All diese Symptome wurden auf einem Mal abrupt schlimmer. Als hätte jemand den Schalter umgelegt.
"Mach das."
Sie nahm ihre Hand an die Türöffner und drückte diese auf. Schwallartig stieß die heiße, stickige Luft ins Auto, welches ihre Symptome verschlimmerte. Sie schloss kurz ihre Augen, um die bestehende Übelkeit weiterhin zu übertönen. Sie rappelte sich auf und musste sich einige Sekunden später am Auto festhalten. Extremer Schwindel überkam sie.

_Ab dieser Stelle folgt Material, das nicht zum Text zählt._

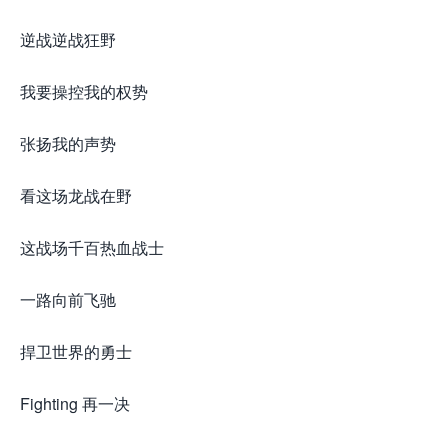
逆战逆战狂野
我要操控我的权势
张扬我的声势
看这场龙战在野
这战场千百热血战士
一路向前飞驰
捍卫世界的勇士
Fighting 再一决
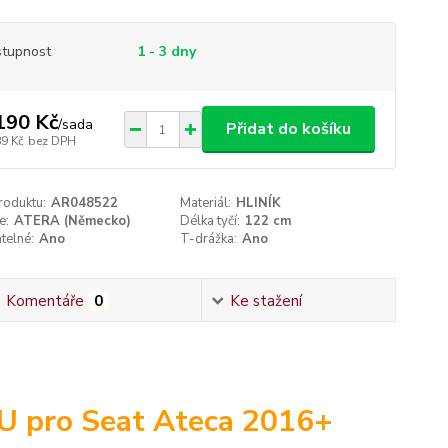
tupnost
1 - 3 dny
190 Kč
/
sada
Přidat do košíku
89 Kč
bez DPH
roduktu:
AR048522
Materiál:
HLINÍK
e:
ATERA (Německo)
Délka tyčí:
122 cm
telné:
Ano
T-drážka:
Ano
Komentáře
0
Ke stažení
U pro Seat Ateca 2016+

Schwach schlug sie die Autotür zu und ging einige Schritte Richtung Wiese. Sie fühlte sich wie auf Droge oder alkoholisiert. Sie nahm kaum noch was wahr und strebte nur noch den Hügel an. Ein Rundumblick zeigte ihr, dass die Menschen auf die verrücktesten Ideen kamen. Einige saßen mit ihren Campingstühlen auf dem Standstreifen. Einige Quatschten ausgelassen. Zwei Männer grillten sogar.
Direkt hinter ihrem Auto stand eine Notarztwagen. Auch sie standen im Stau fest. Sie hätten aber einen Ausweg gehabt, wenn sie ein Fall bekämen könnten sie einfach durch die Rettungsgasse durchpreschen.
Ganz wacklig auf den Beinen lief sie weiter auf die Wiese und bemerkte wie die pralle Sonne auf ihren Kopf schien und alles schlimmer machte. Ihr Kopf hatte sich im nu erhitzt und machte die Situation unaushaltsam. Der Schwindel wurde stärker und die Übelkeit überrollte sie. Am Hügel angekommen, hockte sie sich hinter und verrichtete ihr Geschäft. Erleichtert wollte sie wieder aufstehen, jedoch wurde daraus nicht viel beim Hochkommen wurde der Schwindel schlimmer und schwarze Punkte tanzten vor ihrem Auge. Gerade so schaffte sie es hinter dem Hügel vor zu kriechen und den steilen Abhang runter zu laufen als sie auf der geraden Fläche zusammensackte.